In an interview with German publication Manager Magazin, Mercedes boss Ola Källenius has said that the brand are set to "end the co-operation" with the Nissan-Renault group, because "almost all common businesses are in the red". The report later adds that Källenius "will gently drain the alliance [...] without hurting anyone.
It's no secret that Nissan aren't exactly a picture of stability at the minute, given all the happenings around former CEO Carlos Ghosn. But there are other potential issues here, too.
The Manager Magazin report suggests that the X-Class hasn't lived up to tall sales expectations (a trait that looks to be consistent in Australia and New Zealand, too). They add that the X-Class is currently losing Mercedes-Benz money.
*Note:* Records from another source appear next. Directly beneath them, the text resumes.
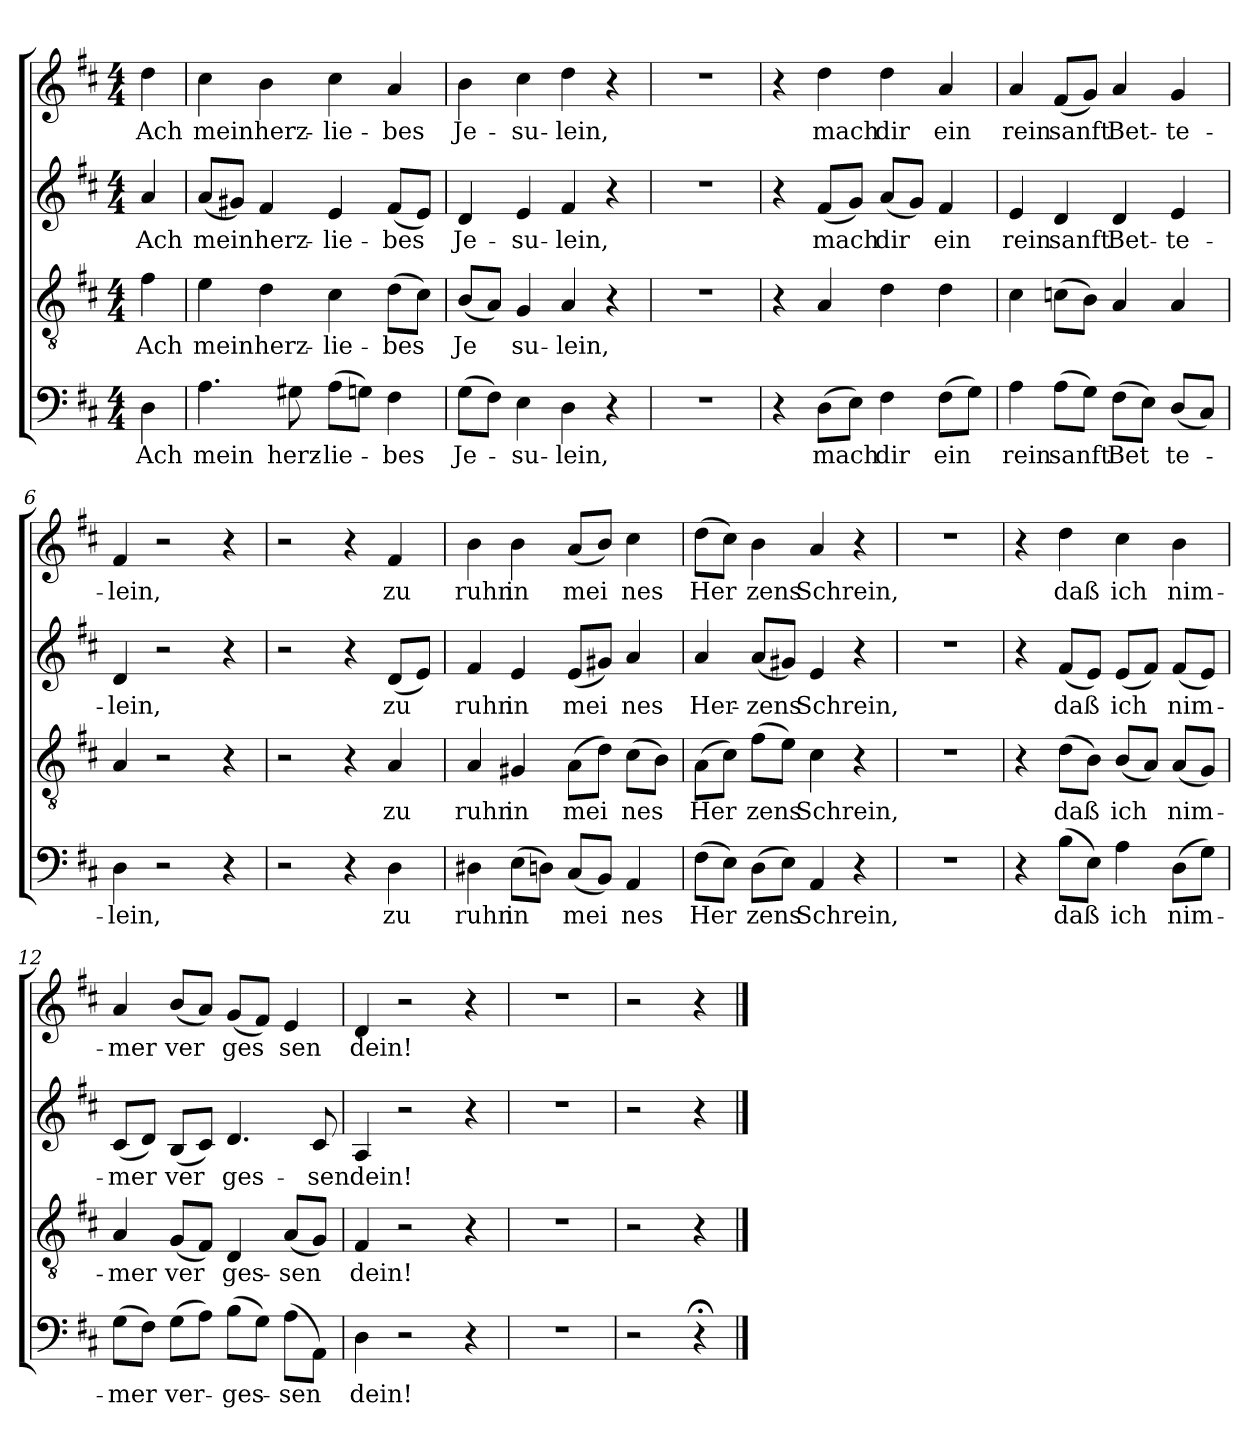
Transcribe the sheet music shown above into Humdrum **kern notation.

**kern	**text	**kern	**text	**kern	**text	**kern	**text
*part4	*part4	*part3	*part3	*part2	*part2	*part1	*part1
*staff4	*staff4	*staff3	*staff3	*staff2	*staff2	*staff1	*staff1
*clefF4	*	*clefGv2	*	*clefG2	*	*clefG2	*
*k[f#c#]	*	*k[f#c#]	*	*k[f#c#]	*	*k[f#c#]	*
*D:	*	*D:	*	*D:	*	*D:	*
*M4/4	*	*M4/4	*	*M4/4	*	*M4/4	*
=	=	=	=	=	=	=	=
!	!LO:LY:b	!	!LO:LY:b	!	!LO:LY:b	!	!LO:LY:b
4D\	Ach	4f#\	Ach	4a/	Ach	4dd\	Ach
=1	=1	=1	=1	=1	=1	=1	=1
!	!LO:LY:b	!	!LO:LY:b	!	!LO:LY:b	!	!LO:LY:b
4.A\	mein	4e\	mein	(<8a/L	mein	4cc#\	mein
.	.	.	.	8g#X/J)	.	.	.
!	!	!	!LO:LY:b	!	!LO:LY:b	!	!LO:LY:b
.	.	4d\	herz-	4f#/	herz-	4b\	herz-
!	!LO:LY:b	!	!	!	!	!	!
8G#X\	herz-	.	.	.	.	.	.
!	!LO:LY:b	!	!LO:LY:b	!	!LO:LY:b	!	!LO:LY:b
(>8A\L	-lie-	4c#\	-lie-	4e/	-lie-	4cc#\	-lie-
8Gn\J)	.	.	.	.	.	.	.
!	!LO:LY:b	!	!LO:LY:b	!	!LO:LY:b	!	!LO:LY:b
4F#\	-bes	(>8d\L	-bes	(<8f#/L	-bes	4a/	-bes
.	.	8c#\J)	.	8e/J)	.	.	.
=2	=2	=2	=2	=2	=2	=2	=2
!	!LO:LY:b	!	!LO:LY:b	!	!LO:LY:b	!	!LO:LY:b
(>8G\L	Je-	(<8B/L	Je	4d/	Je-	4b\	Je-
8F#\J)	.	8A/J)	.	.	.	.	.
!	!LO:LY:b	!	!LO:LY:b	!	!LO:LY:b	!	!LO:LY:b
4E\	-su-	4G/	su-	4e/	-su-	4cc#\	-su-
!	!LO:LY:b	!	!LO:LY:b	!	!LO:LY:b	!	!LO:LY:b
4D\	-lein,	4A/	-lein,	4f#/	-lein,	4dd\	-lein,
4r	.	4r	.	4r	.	4r	.
=3	=3	=3	=3	=3	=3	=3	=3
1r	.	1r	.	1r	.	1r	.
!!LO:LB:g=z
=4	=4	=4	=4	=4	=4	=4	=4
4r	.	4r	.	4r	.	4r	.
!	!LO:LY:b	!	!	!	!LO:LY:b	!	!LO:LY:b
(>8D\L	mach	4A/	.	(<8f#/L	mach	4dd\	mach
8E\J)	.	.	.	8g/J)	.	.	.
!	!LO:LY:b	!	!	!	!LO:LY:b	!	!LO:LY:b
4F#\	dir	4d\	.	(<8a/L	dir	4dd\	dir
.	.	.	.	8g/J)	.	.	.
!	!LO:LY:b	!	!	!	!LO:LY:b	!	!LO:LY:b
(>8F#\L	ein	4d\	.	4f#/	ein	4a/	ein
8G\J)	.	.	.	.	.	.	.
=5	=5	=5	=5	=5	=5	=5	=5
!	!LO:LY:b	!	!	!	!LO:LY:b	!	!LO:LY:b
4A\	rein	4c#\	.	4e/	rein	4a/	rein
!	!LO:LY:b	!	!	!	!LO:LY:b	!	!LO:LY:b
(>8A\L	sanft	(>8cn\L	.	4d/	sanft	(<8f#/L	sanft
8G\J)	.	8B\J)	.	.	.	8g/J)	.
!	!LO:LY:b	!	!	!	!LO:LY:b	!	!LO:LY:b
(>8F#\L	Bet	4A/	.	4d/	Bet-	4a/	Bet-
8E\J)	.	.	.	.	.	.	.
!	!LO:LY:b	!	!	!	!LO:LY:b	!	!LO:LY:b
(<8D/L	te-	4A/	.	4e/	-te-	4g/	-te-
8C#/J)	.	.	.	.	.	.	.
=6	=6	=6	=6	=6	=6	=6	=6
!	!LO:LY:b	!	!	!	!LO:LY:b	!	!LO:LY:b
4D\	-lein,	4A/	.	4d/	-lein,	4f#/	-lein,
2r	.	2r	.	2r	.	2r	.
4r	.	4r	.	4r	.	4r	.
=7	=7	=7	=7	=7	=7	=7	=7
2r	.	2r	.	2r	.	2r	.
4r	.	4r	.	4r	.	4r	.
!	!LO:LY:b	!	!LO:LY:b	!	!LO:LY:b	!	!LO:LY:b
4D\	zu	4A/	zu	(<8d/L	zu	4f#/	zu
.	.	.	.	8e/J)	.	.	.
!!LO:LB:g=z
=8	=8	=8	=8	=8	=8	=8	=8
!	!LO:LY:b	!	!LO:LY:b	!	!LO:LY:b	!	!LO:LY:b
4D#X\	ruhn	4A/	ruhn	4f#/	ruhn	4b\	ruhn
!	!LO:LY:b	!	!LO:LY:b	!	!LO:LY:b	!	!LO:LY:b
(>8E\L	in	4G#X/	in	4e/	in	4b\	in
8Dn\J)	.	.	.	.	.	.	.
!	!LO:LY:b	!	!LO:LY:b	!	!LO:LY:b	!	!LO:LY:b
(<8C#/L	mei	(>8A\L	mei	(<8e/L	mei	(<8a/L	mei
8BB/J)	.	8d\J)	.	8g#X/J)	.	8b/J)	.
!	!LO:LY:b	!	!LO:LY:b	!	!LO:LY:b	!	!LO:LY:b
4AA/	nes	(>8c#\L	nes	4a/	nes	4cc#\	nes
.	.	8B\J)	.	.	.	.	.
=9	=9	=9	=9	=9	=9	=9	=9
!	!LO:LY:b	!	!LO:LY:b	!	!LO:LY:b	!	!LO:LY:b
(>8F#\L	Her	(>8A\L	Her	4a/	Her-	(>8dd\L	Her
8E\J)	.	8c#\J)	.	.	.	8cc#\J)	.
!	!LO:LY:b	!	!LO:LY:b	!	!LO:LY:b	!	!LO:LY:b
(>8D\L	zens	(>8f#\L	zens	(<8a/L	-zens	4b\	zens
8E\J)	.	8e\J)	.	8g#X/J)	.	.	.
!	!LO:LY:b	!	!LO:LY:b	!	!LO:LY:b	!	!LO:LY:b
4AA/	Schrein,	4c#\	Schrein,	4e/	Schrein,	4a/	Schrein,
4r	.	4r	.	4r	.	4r	.
=10	=10	=10	=10	=10	=10	=10	=10
1r	.	1r	.	1r	.	1r	.
=11	=11	=11	=11	=11	=11	=11	=11
4r	.	4r	.	4r	.	4r	.
!	!LO:LY:b	!	!LO:LY:b	!	!LO:LY:b	!	!LO:LY:b
(>8B\L	daß	(>8d\L	daß	(<8f#/L	daß	4dd\	daß
8E\J)	.	8B\J)	.	8e/J)	.	.	.
!	!LO:LY:b	!	!LO:LY:b	!	!LO:LY:b	!	!LO:LY:b
4A\	ich	(<8B/L	ich	(<8e/L	ich	4cc#\	ich
.	.	8A/J)	.	8f#/J)	.	.	.
!	!LO:LY:b	!	!LO:LY:b	!	!LO:LY:b	!	!LO:LY:b
(>8D\L	nim-	(<8A/L	nim-	(<8f#/L	nim-	4b\	nim-
8G\J)	.	8G/J)	.	8e/J)	.	.	.
!!LO:PB:g=z
=12	=12	=12	=12	=12	=12	=12	=12
!	!LO:LY:b	!	!LO:LY:b	!	!LO:LY:b	!	!LO:LY:b
(>8G\L	-mer	4A/	-mer	(<8c#/L	-mer	4a/	-mer
8F#\J)	.	.	.	8d/J)	.	.	.
!	!LO:LY:b	!	!LO:LY:b	!	!LO:LY:b	!	!LO:LY:b
(>8G\L	ver-	(<8G/L	ver	(<8B/L	ver	(<8b/L	ver
8A\J)	.	8F#/J)	.	8c#/J)	.	8a/J)	.
!	!LO:LY:b	!	!LO:LY:b	!	!LO:LY:b	!	!LO:LY:b
(>8B\L	-ges-	4D/	ges-	4.d/	ges-	(<8g/L	ges
8G\J)	.	.	.	.	.	8f#/J)	.
!	!LO:LY:b	!	!LO:LY:b	!	!	!	!LO:LY:b
(>8A\L	-sen	(<8A/L	-sen	.	.	4e/	sen
!	!	!	!	!	!LO:LY:b	!	!
8AA\J)	.	8G/J)	.	8c#/	-sen	.	.
=13	=13	=13	=13	=13	=13	=13	=13
!	!LO:LY:b	!	!LO:LY:b	!	!LO:LY:b	!	!LO:LY:b
4D\	dein!	4F#/	dein!	4A/	dein!	4d/	dein!
2r	.	2r	.	2r	.	2r	.
4r	.	4r	.	4r	.	4r	.
=14	=14	=14	=14	=14	=14	=14	=14
1r	.	1r	.	1r	.	1r	.
=15	=15	=15	=15	=15	=15	=15	=15
2r	.	2r	.	2r	.	2r	.
4r;<	.	4r	.	4r	.	4r	.
==	==	==	==	==	==	==	==
*-	*-	*-	*-	*-	*-	*-	*-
It's also worth pointing out that the alliance between Mercedes and Nissan-Renault group is a partnership that was formed between Ghosn and former Mercedes boss Dieter Zetsche. With both bosses departed, there may be less desire to continue the relationship.
There are now three big options for Mercedes to consider. Mercedes could develop their own platform from the ground up, they could find another dance partner, or they could simply ditch the ute segment altogether.
If they elect to find another partner, they'll be walking into a rather complicated situation. Toyota and General Motors are the only two mainstream manufacturers who make their own utes without platform sharing (Ford and VW are working together for the next-gen Ranger/Amarok, Mazda and Isuzu the next-gen BT-50/D-Max, Mitsubishi and Nissan the next-gen Triton/Navara, and so on).
Keep in mind, Mercedes are scheduled to continue selling X-Class models for the next four years. These utes aren't likely to completely disappear from showroom floors any time soon.
If this sees the end of the X-Class, it would be a sad end for a curious and interesting segment-crossing exercise — one that a lot of people had their eyes on.